• PASSAGE FOR REVIEW:
- - -

PhDs Fail This 5th-Grade Riddle! Can You Solve It?
Sorry for the clickbait title, except it's not
I. The simple puzzle that eludes the best AIs
Studying the skill level of artificial intelligence systems is revealing. A stark contrast emerges when they perform at their best vs. their worst. Or when they succeed at the most difficult challenges but fail at the easiest.
The two best models in the world, Anthropic’s Claude Sonnet 3.5 and OpenAI’s GPT-4o surpass the 50% mark on the hardest reasoning benchmark, the GPQA (graduate-level “Google-Proof Q&A”). Here are a couple of examples from the GPQA paper:
I’ve looked at a dozen questions from the benchmark (just for reference, I studied Aerospace Engineering and I’m a science enthusiast). My undergrad knowledge and expertise combined with a passion for learning would get me a ∼0%.
But while AI juggles quantum mechanics and organic chemistry, it struggles with this:
I’ve done a few IQ tests—I’m familiar with this kind of puzzle—and I’m not a kid anymore so I’m not really proud to say this but I saw the solution right away—took me literally a few seconds. It’s so easy that people who know how IQ tests work may try at first to find a harder solution than the actual one.
I’d bet an average fifth-grader can solve this. Smart younger kids would, too.
How can Claude 3.5 and GPT-4o solve PhD-level problems but fail this puzzle?

- - -

• GIVEN ENTRIES:
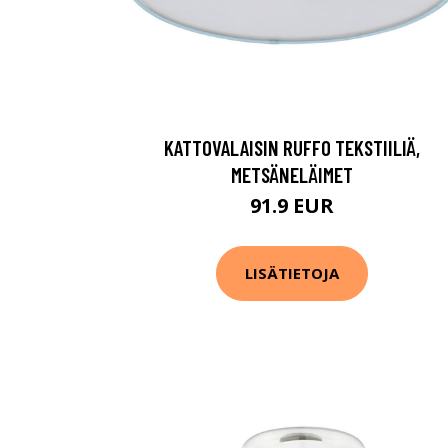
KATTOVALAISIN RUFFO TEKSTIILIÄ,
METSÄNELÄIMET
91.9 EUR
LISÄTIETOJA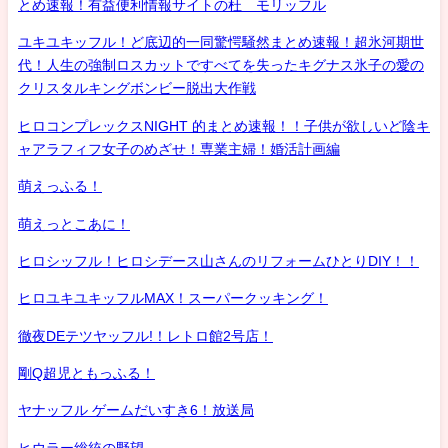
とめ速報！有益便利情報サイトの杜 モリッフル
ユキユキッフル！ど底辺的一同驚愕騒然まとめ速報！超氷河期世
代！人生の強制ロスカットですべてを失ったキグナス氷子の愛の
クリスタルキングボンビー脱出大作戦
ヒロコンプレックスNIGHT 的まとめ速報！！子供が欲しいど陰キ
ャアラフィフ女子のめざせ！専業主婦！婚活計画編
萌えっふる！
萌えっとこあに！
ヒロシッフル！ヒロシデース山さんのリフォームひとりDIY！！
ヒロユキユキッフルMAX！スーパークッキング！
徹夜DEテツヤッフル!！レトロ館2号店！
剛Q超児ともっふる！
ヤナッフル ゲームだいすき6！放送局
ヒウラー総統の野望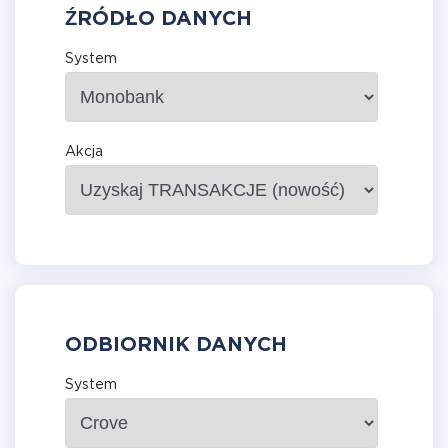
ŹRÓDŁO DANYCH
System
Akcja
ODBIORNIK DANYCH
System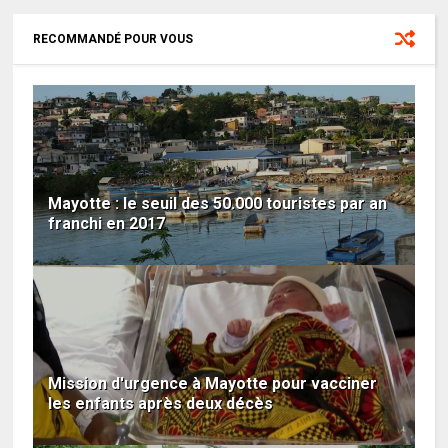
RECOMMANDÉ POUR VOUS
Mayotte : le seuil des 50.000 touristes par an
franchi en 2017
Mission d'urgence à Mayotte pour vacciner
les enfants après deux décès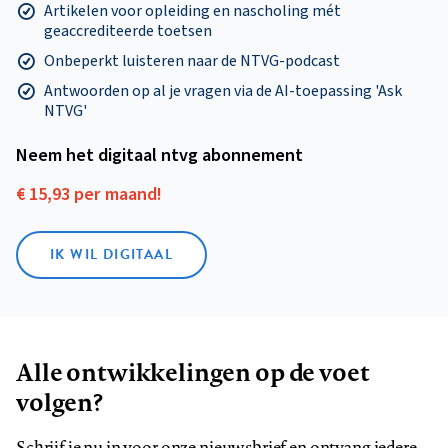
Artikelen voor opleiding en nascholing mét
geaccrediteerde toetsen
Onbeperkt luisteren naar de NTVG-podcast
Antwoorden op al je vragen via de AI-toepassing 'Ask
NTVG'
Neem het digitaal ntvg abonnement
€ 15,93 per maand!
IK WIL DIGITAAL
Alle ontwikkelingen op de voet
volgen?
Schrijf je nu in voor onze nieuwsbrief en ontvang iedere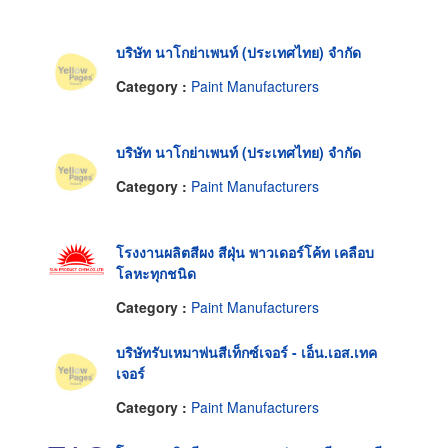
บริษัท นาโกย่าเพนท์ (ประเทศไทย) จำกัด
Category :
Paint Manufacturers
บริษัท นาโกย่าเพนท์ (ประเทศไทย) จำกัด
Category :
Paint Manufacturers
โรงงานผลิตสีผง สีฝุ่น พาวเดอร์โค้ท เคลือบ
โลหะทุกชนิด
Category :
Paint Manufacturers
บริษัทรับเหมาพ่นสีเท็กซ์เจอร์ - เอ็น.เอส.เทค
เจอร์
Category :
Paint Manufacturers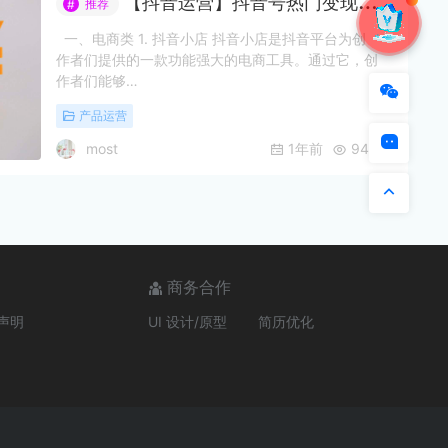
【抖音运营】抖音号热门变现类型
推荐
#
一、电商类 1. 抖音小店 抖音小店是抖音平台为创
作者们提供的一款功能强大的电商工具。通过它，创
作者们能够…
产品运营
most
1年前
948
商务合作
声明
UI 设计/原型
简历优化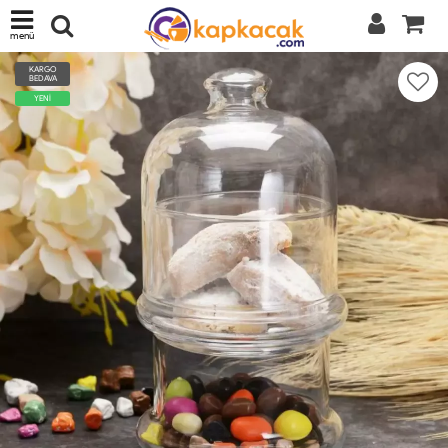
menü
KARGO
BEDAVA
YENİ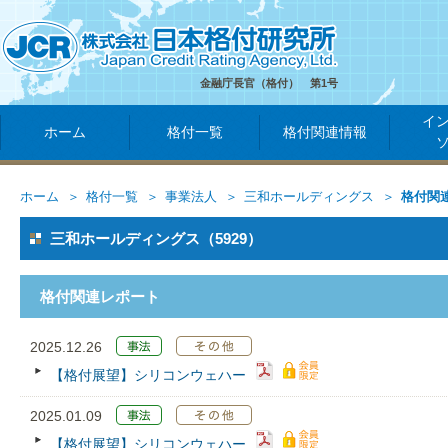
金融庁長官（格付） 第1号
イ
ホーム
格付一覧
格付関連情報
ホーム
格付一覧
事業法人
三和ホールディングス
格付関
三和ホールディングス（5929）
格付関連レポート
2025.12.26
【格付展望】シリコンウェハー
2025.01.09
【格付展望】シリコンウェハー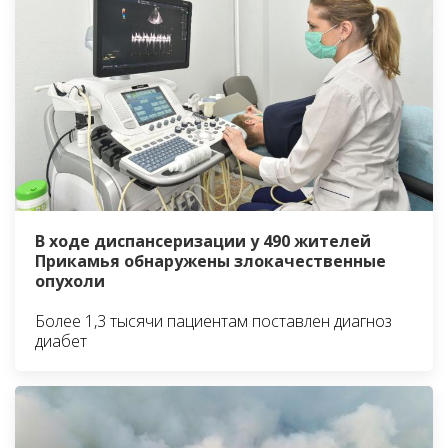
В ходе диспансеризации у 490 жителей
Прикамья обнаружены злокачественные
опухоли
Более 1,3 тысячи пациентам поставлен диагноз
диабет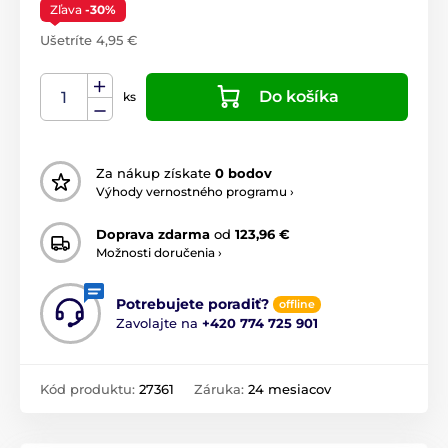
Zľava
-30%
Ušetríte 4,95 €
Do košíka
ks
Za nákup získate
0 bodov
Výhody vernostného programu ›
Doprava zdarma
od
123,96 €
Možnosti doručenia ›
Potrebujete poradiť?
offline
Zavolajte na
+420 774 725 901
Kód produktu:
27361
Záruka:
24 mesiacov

- - -

• PROBLEM TO WORK ON:
In the article about the riddle that AI models fail, on which benchmark do Claude Sonnet 3.5 and GPT-4o surpass the 50% mark?

• EXERCISE SOLUTION:
The GPQA (graduate-level "Google-Proof Q&A").